### Work task:
Reproduce the listing below, swapping every occurrence of "Memory QoS" for "Memory Quality of Service" and keeping all other text the same.

Input records Start Marker

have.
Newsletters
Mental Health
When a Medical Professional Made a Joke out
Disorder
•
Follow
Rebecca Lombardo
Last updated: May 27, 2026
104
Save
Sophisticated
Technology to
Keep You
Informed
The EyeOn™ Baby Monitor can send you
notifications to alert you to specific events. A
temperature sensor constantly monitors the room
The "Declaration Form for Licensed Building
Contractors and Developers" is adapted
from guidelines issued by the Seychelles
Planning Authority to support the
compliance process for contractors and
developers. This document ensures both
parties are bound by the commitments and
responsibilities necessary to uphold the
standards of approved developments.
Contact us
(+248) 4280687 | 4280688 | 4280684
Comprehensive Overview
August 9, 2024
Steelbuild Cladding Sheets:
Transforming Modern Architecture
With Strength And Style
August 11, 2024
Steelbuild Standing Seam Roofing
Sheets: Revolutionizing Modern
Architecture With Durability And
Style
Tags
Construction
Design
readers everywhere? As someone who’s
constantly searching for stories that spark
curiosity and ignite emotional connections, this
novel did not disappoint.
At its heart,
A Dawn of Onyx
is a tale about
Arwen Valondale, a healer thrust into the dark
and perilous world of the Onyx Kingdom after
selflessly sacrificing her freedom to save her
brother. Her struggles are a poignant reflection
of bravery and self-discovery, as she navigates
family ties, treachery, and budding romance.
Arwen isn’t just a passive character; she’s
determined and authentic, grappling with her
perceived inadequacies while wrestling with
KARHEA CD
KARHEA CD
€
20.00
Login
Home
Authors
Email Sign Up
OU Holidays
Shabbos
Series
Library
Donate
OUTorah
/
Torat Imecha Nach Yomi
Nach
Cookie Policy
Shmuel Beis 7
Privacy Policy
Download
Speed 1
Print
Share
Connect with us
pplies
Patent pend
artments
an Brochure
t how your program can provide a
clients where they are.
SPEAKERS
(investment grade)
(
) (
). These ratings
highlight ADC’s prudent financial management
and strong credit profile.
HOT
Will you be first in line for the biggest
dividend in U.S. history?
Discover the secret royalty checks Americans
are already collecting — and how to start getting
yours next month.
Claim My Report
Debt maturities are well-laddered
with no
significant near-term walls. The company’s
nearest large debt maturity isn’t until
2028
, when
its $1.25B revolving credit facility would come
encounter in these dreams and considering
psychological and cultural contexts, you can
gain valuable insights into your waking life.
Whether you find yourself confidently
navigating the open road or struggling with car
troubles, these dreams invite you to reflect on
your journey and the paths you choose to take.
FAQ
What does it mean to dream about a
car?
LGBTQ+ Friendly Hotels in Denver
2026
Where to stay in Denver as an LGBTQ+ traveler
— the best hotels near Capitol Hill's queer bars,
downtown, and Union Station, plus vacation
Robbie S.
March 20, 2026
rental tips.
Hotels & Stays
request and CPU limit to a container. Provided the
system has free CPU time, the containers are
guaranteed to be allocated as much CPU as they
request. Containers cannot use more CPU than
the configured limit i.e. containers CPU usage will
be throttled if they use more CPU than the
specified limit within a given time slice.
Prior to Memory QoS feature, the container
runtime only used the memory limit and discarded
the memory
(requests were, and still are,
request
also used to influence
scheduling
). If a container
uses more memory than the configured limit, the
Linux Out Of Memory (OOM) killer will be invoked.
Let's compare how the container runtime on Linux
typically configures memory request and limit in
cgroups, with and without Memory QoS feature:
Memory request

Input records End Marker

### Finished task:
have.
Newsletters
Mental Health
When a Medical Professional Made a Joke out
Disorder
•
Follow
Rebecca Lombardo
Last updated: May 27, 2026
104
Save
Sophisticated
Technology to
Keep You
Informed
The EyeOn™ Baby Monitor can send you
notifications to alert you to specific events. A
temperature sensor constantly monitors the room
The "Declaration Form for Licensed Building
Contractors and Developers" is adapted
from guidelines issued by the Seychelles
Planning Authority to support the
compliance process for contractors and
developers. This document ensures both
parties are bound by the commitments and
responsibilities necessary to uphold the
standards of approved developments.
Contact us
(+248) 4280687 | 4280688 | 4280684
Comprehensive Overview
August 9, 2024
Steelbuild Cladding Sheets:
Transforming Modern Architecture
With Strength And Style
August 11, 2024
Steelbuild Standing Seam Roofing
Sheets: Revolutionizing Modern
Architecture With Durability And
Style
Tags
Construction
Design
readers everywhere? As someone who’s
constantly searching for stories that spark
curiosity and ignite emotional connections, this
novel did not disappoint.
At its heart,
A Dawn of Onyx
is a tale about
Arwen Valondale, a healer thrust into the dark
and perilous world of the Onyx Kingdom after
selflessly sacrificing her freedom to save her
brother. Her struggles are a poignant reflection
of bravery and self-discovery, as she navigates
family ties, treachery, and budding romance.
Arwen isn’t just a passive character; she’s
determined and authentic, grappling with her
perceived inadequacies while wrestling with
KARHEA CD
KARHEA CD
€
20.00
Login
Home
Authors
Email Sign Up
OU Holidays
Shabbos
Series
Library
Donate
OUTorah
/
Torat Imecha Nach Yomi
Nach
Cookie Policy
Shmuel Beis 7
Privacy Policy
Download
Speed 1
Print
Share
Connect with us
pplies
Patent pend
artments
an Brochure
t how your program can provide a
clients where they are.
SPEAKERS
(investment grade)
(
) (
). These ratings
highlight ADC’s prudent financial management
and strong credit profile.
HOT
Will you be first in line for the biggest
dividend in U.S. history?
Discover the secret royalty checks Americans
are already collecting — and how to start getting
yours next month.
Claim My Report
Debt maturities are well-laddered
with no
significant near-term walls. The company’s
nearest large debt maturity isn’t until
2028
, when
its $1.25B revolving credit facility would come
encounter in these dreams and considering
psychological and cultural contexts, you can
gain valuable insights into your waking life.
Whether you find yourself confidently
navigating the open road or struggling with car
troubles, these dreams invite you to reflect on
your journey and the paths you choose to take.
FAQ
What does it mean to dream about a
car?
LGBTQ+ Friendly Hotels in Denver
2026
Where to stay in Denver as an LGBTQ+ traveler
— the best hotels near Capitol Hill's queer bars,
downtown, and Union Station, plus vacation
Robbie S.
March 20, 2026
rental tips.
Hotels & Stays
request and CPU limit to a container. Provided the
system has free CPU time, the containers are
guaranteed to be allocated as much CPU as they
request. Containers cannot use more CPU than
the configured limit i.e. containers CPU usage will
be throttled if they use more CPU than the
specified limit within a given time slice.
Prior to Memory Quality of Service feature, the container
runtime only used the memory limit and discarded
the memory
(requests were, and still are,
request
also used to influence
scheduling
). If a container
uses more memory than the configured limit, the
Linux Out Of Memory (OOM) killer will be invoked.
Let's compare how the container runtime on Linux
typically configures memory request and limit in
cgroups, with and without Memory Quality of Service feature:
Memory request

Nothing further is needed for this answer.